Resistir e permanecer na terra para cultivar alimentos saudáveis e combater a fome foram os temas centrais da última mesa de debate do Seminário de Lançamento da publicação Conflitos no Campo Brasil 2022.
“A nossa prática não é só a visão científica dos dados, mas sim a prática a partir dos testemunhos das comunidades”, disse Carlos Lima, da coordenação Nacional da Comissão Pastoral da Terra (CPT), ao iniciar as atividades da terceira mesa do Seminário que lançou a publicação Conflitos no Campo Brasil 2022. A atividade foi realizada pela CPT e ocorreu na Universidade de Brasília (UNB) nessa segunda-feira, 17. As ações de solidariedade das comunidades frente à violência no campo e à fome foram o tema do debate.
As reflexões foram iniciadas com o testemunho de quem produz alimentos diante da mira da violência no campo. “Nasci e me criei ali, criei meus filhos ali. Hoje, dia após dia, a gente vem sendo ameaçado”, contou Maurício Alexandre, agricultor e morador da comunidade na antiga Fazenda Mônica, em Colônia Leopoldina - AL. No local, 16 famílias posseiras e agricultoras estão sendo forçadas a deixarem suas casas, essas passadas de geração em geração. O motivo: a fazenda de 16 hectares foi vendida, e o novo proprietário exige a remoção das famílias.

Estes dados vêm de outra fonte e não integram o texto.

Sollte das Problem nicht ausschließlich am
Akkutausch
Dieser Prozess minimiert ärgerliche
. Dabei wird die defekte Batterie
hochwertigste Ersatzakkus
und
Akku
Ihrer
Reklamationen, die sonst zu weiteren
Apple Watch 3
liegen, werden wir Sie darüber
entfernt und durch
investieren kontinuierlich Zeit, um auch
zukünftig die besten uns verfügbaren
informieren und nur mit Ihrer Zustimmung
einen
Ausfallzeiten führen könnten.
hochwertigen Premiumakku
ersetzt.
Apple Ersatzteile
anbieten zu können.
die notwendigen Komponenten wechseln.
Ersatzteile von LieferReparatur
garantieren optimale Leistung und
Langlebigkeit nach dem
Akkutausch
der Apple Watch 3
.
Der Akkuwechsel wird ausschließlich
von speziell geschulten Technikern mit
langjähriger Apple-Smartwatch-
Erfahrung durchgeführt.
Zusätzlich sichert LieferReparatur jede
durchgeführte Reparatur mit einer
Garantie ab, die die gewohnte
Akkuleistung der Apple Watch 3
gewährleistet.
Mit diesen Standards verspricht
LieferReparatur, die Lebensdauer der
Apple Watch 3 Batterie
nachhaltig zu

“Um dia, eles chegaram na minha casa e me ofereceram sete mil reais para eu sair de lá. Não aceitei. Em novembro do ano passado, numa terça-feira, os capangas colocaram drones por cima da minha lavoura e passaram veneno, infectou sete hectares de plantação de banana e maracujá. Isso porque eu não aceitei a proposta deles”, revelou o agricultor.

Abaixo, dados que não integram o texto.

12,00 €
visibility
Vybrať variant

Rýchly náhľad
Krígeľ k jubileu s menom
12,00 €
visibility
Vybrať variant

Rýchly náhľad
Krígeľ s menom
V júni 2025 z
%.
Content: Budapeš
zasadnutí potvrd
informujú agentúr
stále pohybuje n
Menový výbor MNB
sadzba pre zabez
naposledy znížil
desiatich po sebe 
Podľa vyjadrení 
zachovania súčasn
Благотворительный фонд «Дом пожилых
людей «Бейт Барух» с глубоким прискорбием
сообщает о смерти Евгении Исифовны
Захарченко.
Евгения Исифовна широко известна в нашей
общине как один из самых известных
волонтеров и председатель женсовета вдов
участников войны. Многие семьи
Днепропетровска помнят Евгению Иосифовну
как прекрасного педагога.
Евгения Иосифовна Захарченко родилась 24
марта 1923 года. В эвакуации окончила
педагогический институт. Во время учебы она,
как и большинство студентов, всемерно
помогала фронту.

As ações do Movimento dos Trabalhadores e das Trabalhadoras Rurais Sem Terra (MST) também estiveram em debate. “Na pandemia, iniciamos o projeto ‘Resistência Viva e Isolamento Produtivo’. Nós mulheres entendemos que precisávamos combater o vírus da Covid-19, mas também combater o vírus da fome e o vírus da violência contra mulheres, crianças e LGBTQIA+”, contou Margarida Maria da Silva, da direção nacional do MST.
Margarida lembrou que foram criados vários instrumentos de organização nacional durante a pandemia, como as ações de plantio de árvores, os roçados solidários e a distribuição de alimentos para enfrentar a fome. “A terra não é só para matar a nossa fome, mas também a daqueles que estão nas cidades e não têm acesso à comida”, ressaltou a liderança.
O MST, no período da pandemia, distribuiu mais de oito mil toneladas de alimentos e cerca de 10 mil cestas agroecológicas a populações empobrecidas nas cidades. “É o povo cuidando do povo, pois a fome tem raça, tem classe e gênero”, enfatizou Margarida. O coletivo de mulheres do Movimento produziu mais de 50 mil máscaras no decorrer da pandemia. As famílias Sem Terra também se mobilizaram para doar sangue e formar grupos de agentes populares de saúde.
“A fome também é uma forma violência. Mais de 30 milhões de pessoas estão submetidas à fome no Brasil”, enfatizou Olávio José Dotto, assessor da Comissão Episcopal para a Ação Sociotransformadora da Conferência Nacional dos Bispos do Brasil (Cepast-CNBB). Na ocasião, Olávio deu ênfase às ações da Igreja, especialmente à Campanha da Fraternidade de 2023, que tem como missão a luta do combate à fome no país.
“Esta é a terceira vez que a CNBB traz o tema da fome para a Campanha da Fraternidade. Como podemos perceber, essa realidade é crônica em nossa sociedade”, lembrou Dotto. Segundo o assessor, apesar das ações emergenciais serem fundamentais, é preciso enfrentar o problema em sua dimensão estrutural e construir processos de transformação social. Dotto ressaltou ainda a importância do Fundo Nacional de Solidariedade (FNS), coleta realizada em todas as igrejas do Brasil, no Domingo de Ramos, para apoiar ações que visem ao fortalecimento de direitos e de comunidades. Ao fim do debate, a mensagem foi deixada por todos os presentes: a luta pela Reforma Agrária e pela demarcação de territórios tradicionais é o caminho não apenas para superar a violência no campo, mas sobretudo para enfrentar o cenário de carestia e fome que flagela o povo brasileiro.